TokaMark: A Comprehensive Benchmark for MAST Tokamak Plasma Models
Summary
TokaMark is a new, open-source benchmark designed to evaluate AI models for predicting plasma dynamics in fusion energy reactors, specifically using real experimental data from the Mega Ampere Spherical Tokamak (MAST). It addresses the lack of curated datasets and standardized benchmarks in fusion AI. TokaMark unifies access to multi-modal, heterogeneous fusion data, harmonizes formats, and provides 14 tasks across four groups: equilibrium reconstruction, magnetics dynamics, profile dynamics, and MHD activity. The benchmark includes a multi-branch convolutional encoder-decoder baseline model, trained on 11,573 shots from the FAIR-MAST dataset with an 80%/10%/10% split. It uses a hierarchical evaluation protocol and provides Python tools for data loading and processing.
Key takeaway
For AI Scientists and Machine Learning Engineers developing models for fusion energy, TokaMark offers a critical standardized platform. You should use this open benchmark to rigorously compare your models against established baselines. Focus on tasks like profile dynamics and MHD activity. The baseline shows significant room for improvement in these areas, with NRMSE scores exceeding 0.17; task 4-5 even exceeds unity. This will accelerate the development of robust, data-driven plasma models essential for commercially viable fusion.
Key insights
TokaMark provides a unified, open benchmark with 14 tasks and a baseline for AI models in fusion plasma modeling.
Principles
- Fusion data is multi-modal, multi-rate, and often incomplete.

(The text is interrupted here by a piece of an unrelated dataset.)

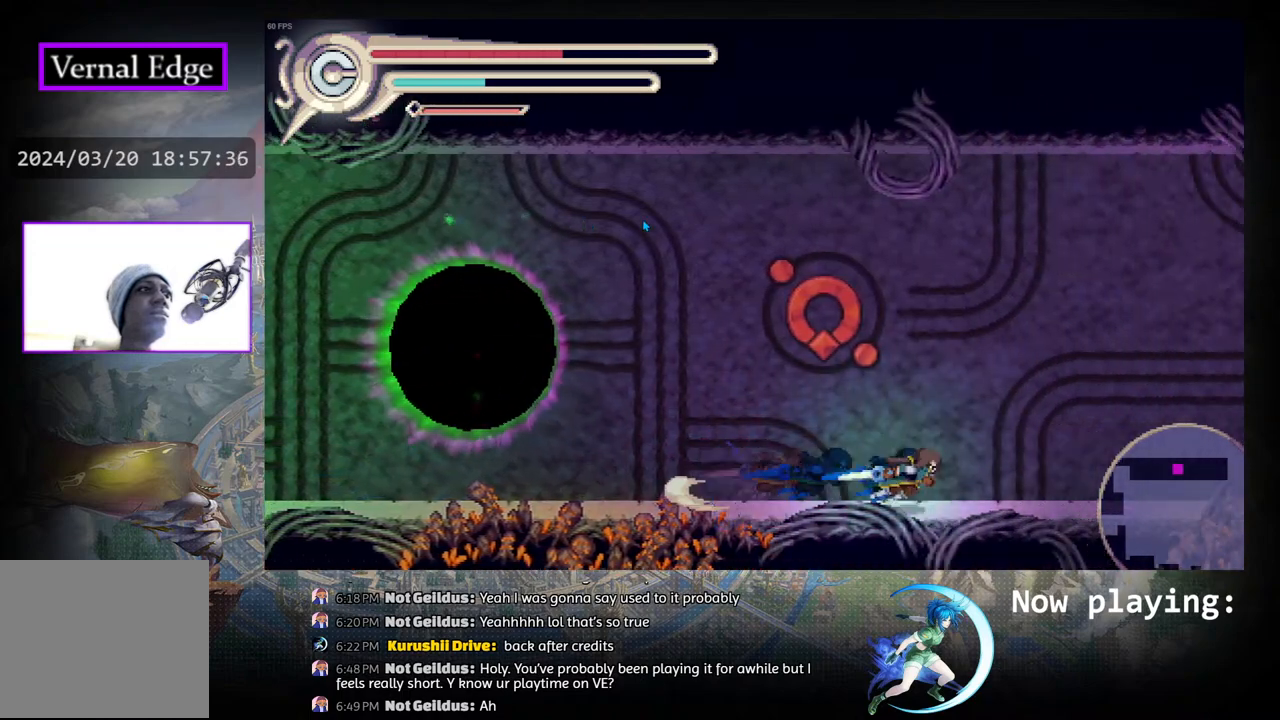
{"buttons": [], "left_stick": "center", "right_stick": "center", "events": [[83, "R1", "up"], [500, "DPAD_RIGHT", "up"]]}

- AI models can learn latent plasma representations from raw data.
- Standardized benchmarks accelerate progress and ensure reproducibility.
Method
TokaMark defines 14 tasks with input/output windows, uses a sliding-window approach with a 0.001-second stride, and employs a hierarchical evaluation protocol (samples -> windows -> signals -> tasks -> shots) with NRMSE.
In practice
- Evaluate AI models on 14 diverse fusion plasma tasks.
- Utilize the provided multi-branch convolutional baseline.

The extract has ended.